Historical Consumer Spending Won't Help Premium Streaming Services' Finances: Analyst

Steady -- but not soaring -- historical consumer spending on all kinds of video -- traditional TV, cinema, streaming, and otherwise -- is unlikely to lead to many new streaming profitable operators anytime in the near future, according to one media agency analyst.

Brian Wieser, global president of business intelligence for agency group GroupM, writes in a recent report:

“If consumers continue to increase their spending on all forms of video  -- which amounted to $140 billion last year for video services, cinema and DVDs -- at historical rates through 2024, there will only be an incremental [emphasis added] $20 billion in consumer spending available for new services.”

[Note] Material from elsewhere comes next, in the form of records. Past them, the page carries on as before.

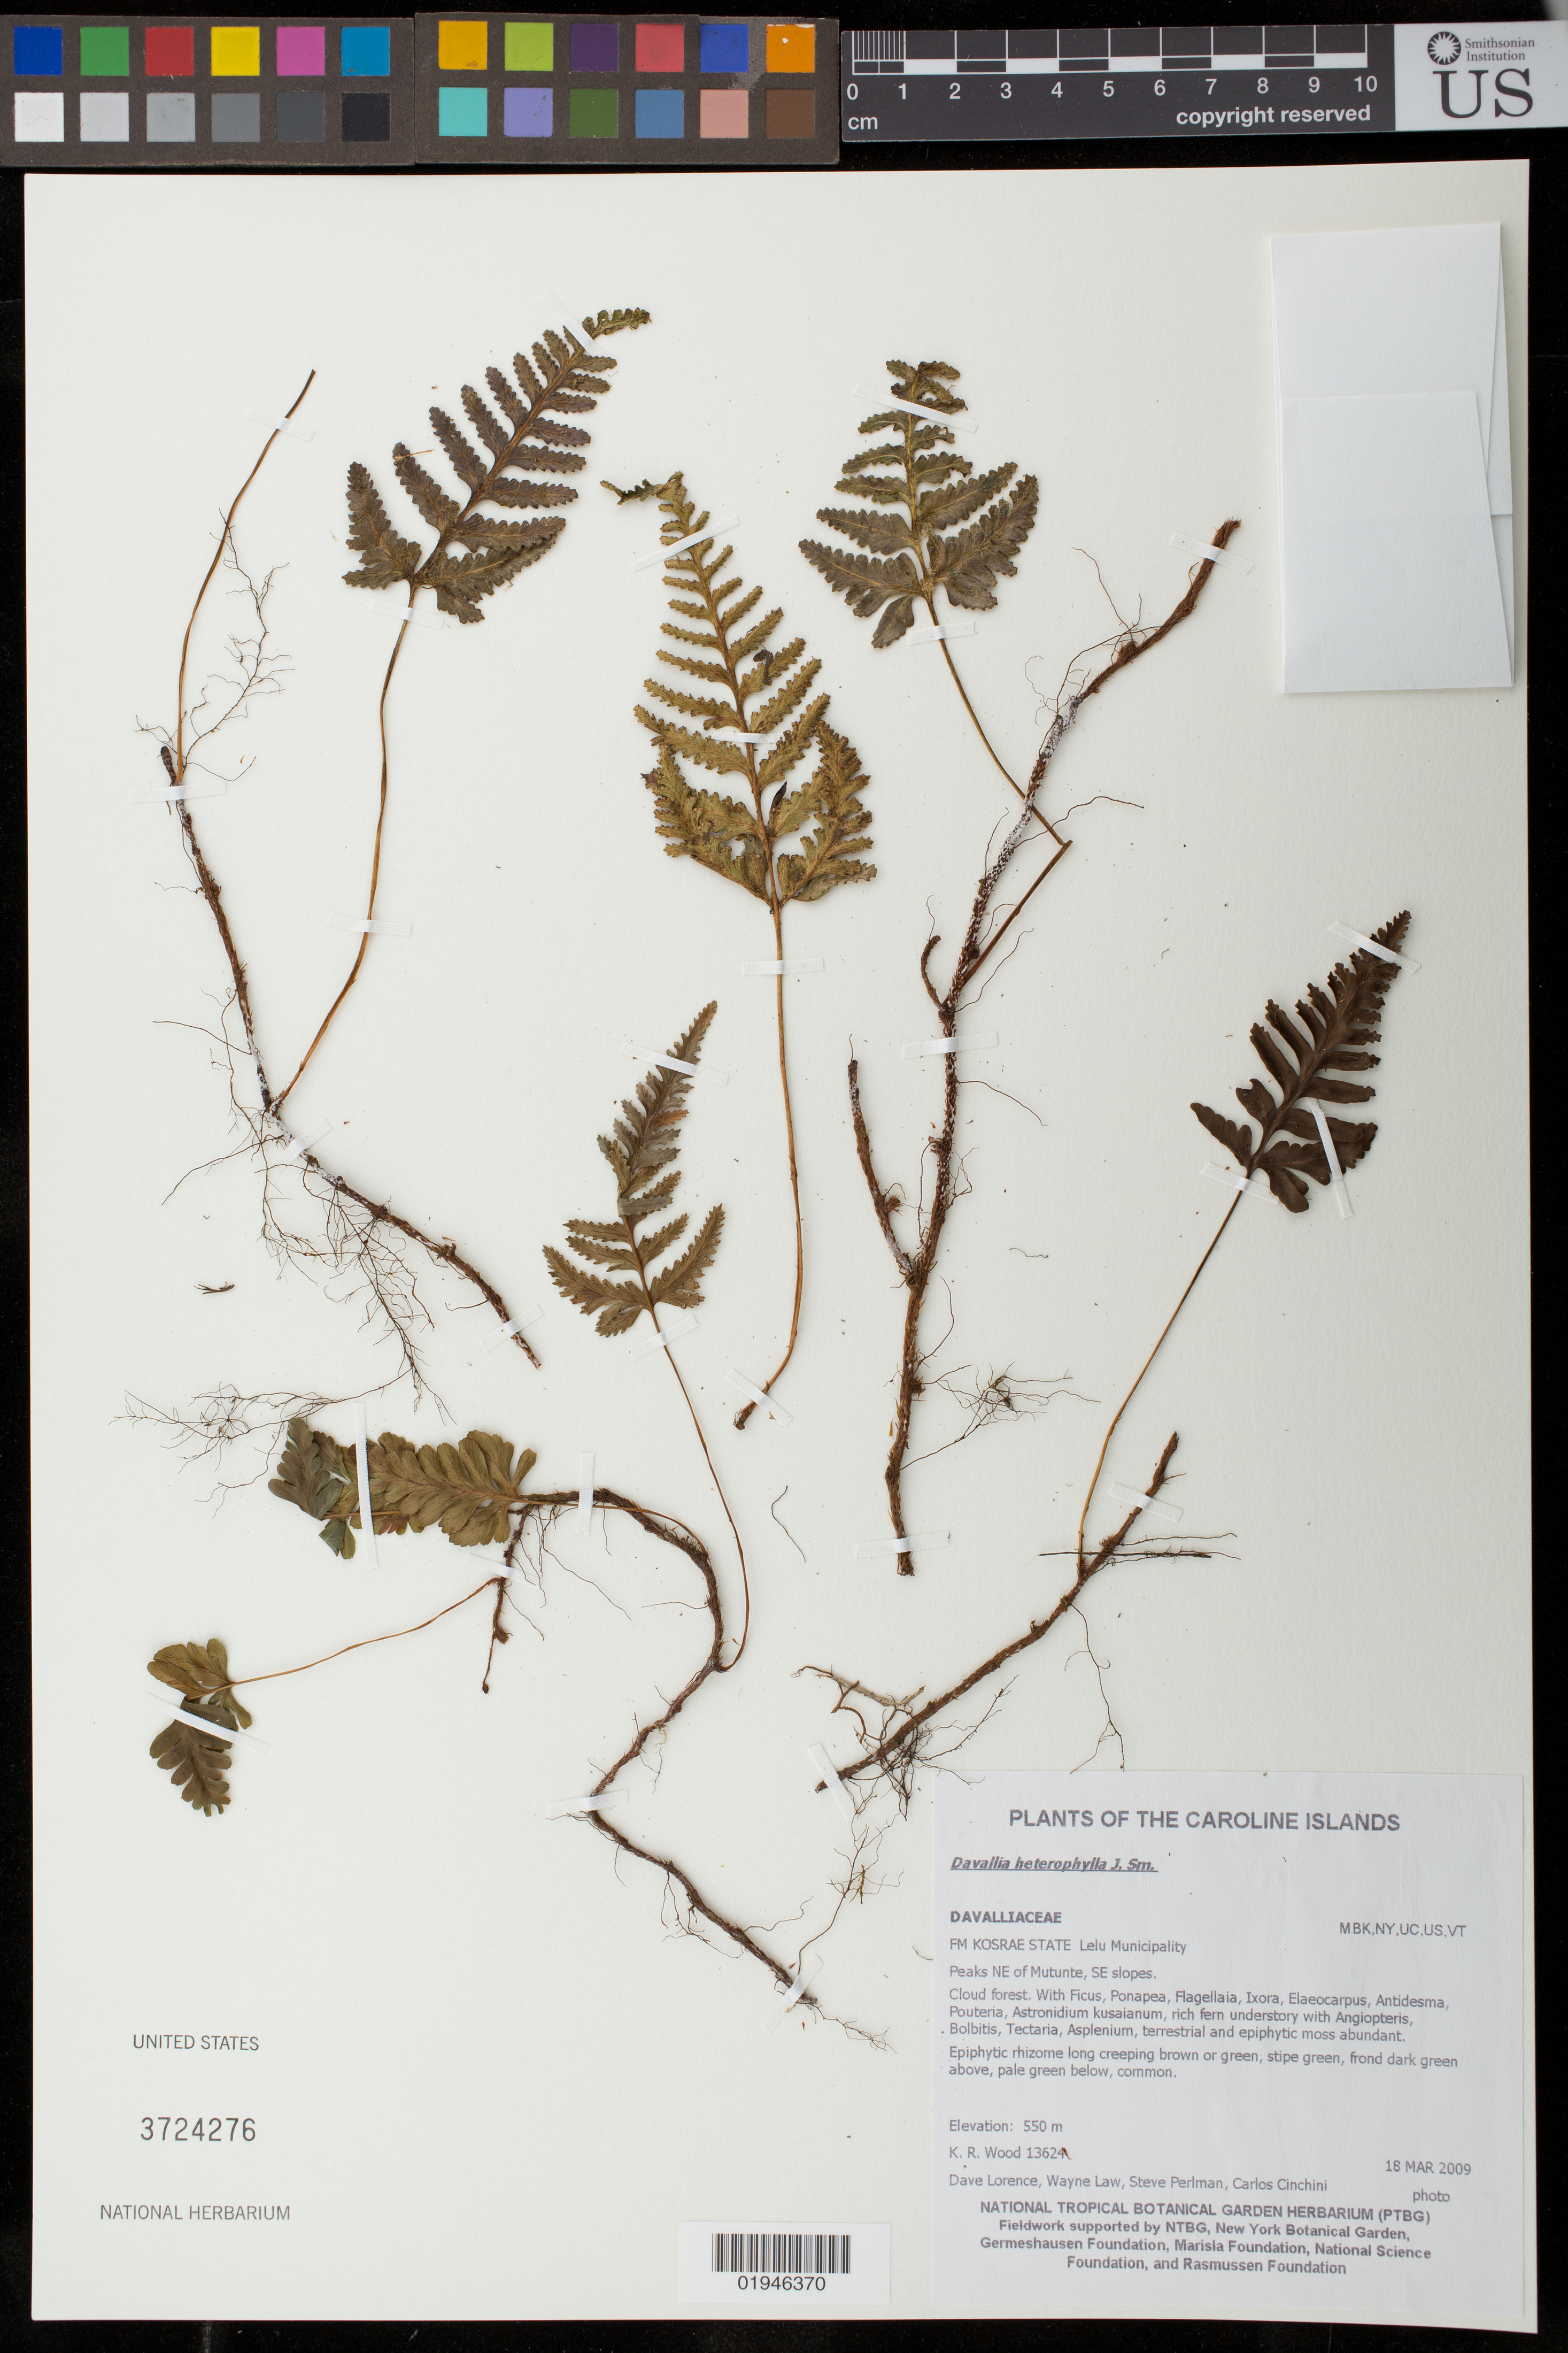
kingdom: Plantae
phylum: Tracheophyta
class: Polypodiopsida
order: Polypodiales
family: Davalliaceae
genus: Davallia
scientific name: Davallia heterophylla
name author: Sm.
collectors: K. R. Wood, W. Law, S. P. Perlman & C. Cinchini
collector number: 13624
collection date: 2009-03-18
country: Micronesia, Federated States of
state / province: Kosrae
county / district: Lelu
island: Lelu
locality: Lelu Municipality. Peaks NE of Mutunte, SE slopes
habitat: Cloud forest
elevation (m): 550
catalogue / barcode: US 3724276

This $20 billion in consumer spending is also the amount of incremental video content spending of streaming services per year -- which means profitability will be difficult, he says, especially because of low- or discounted pricing on monthly streaming services.



Wieser sees streaming services' (from the likes of Netflix, Apple TV+, Disney+, Amazon, and the forthcoming HBO Max and Comcast’s Peacock) annual content spending totaling $30 billion per year.

He warns that potential advertising revenues for these new premium streaming services won’t help overall financial health.

“Unfortunately, advertising is not likely to be incremental for the industry,” says Wieser. He adds: “There is only a limited relationship between changes in supply or improvements in targeting and changes in total spending in the advertising industry, unless new advertiser segments are brought into the medium.”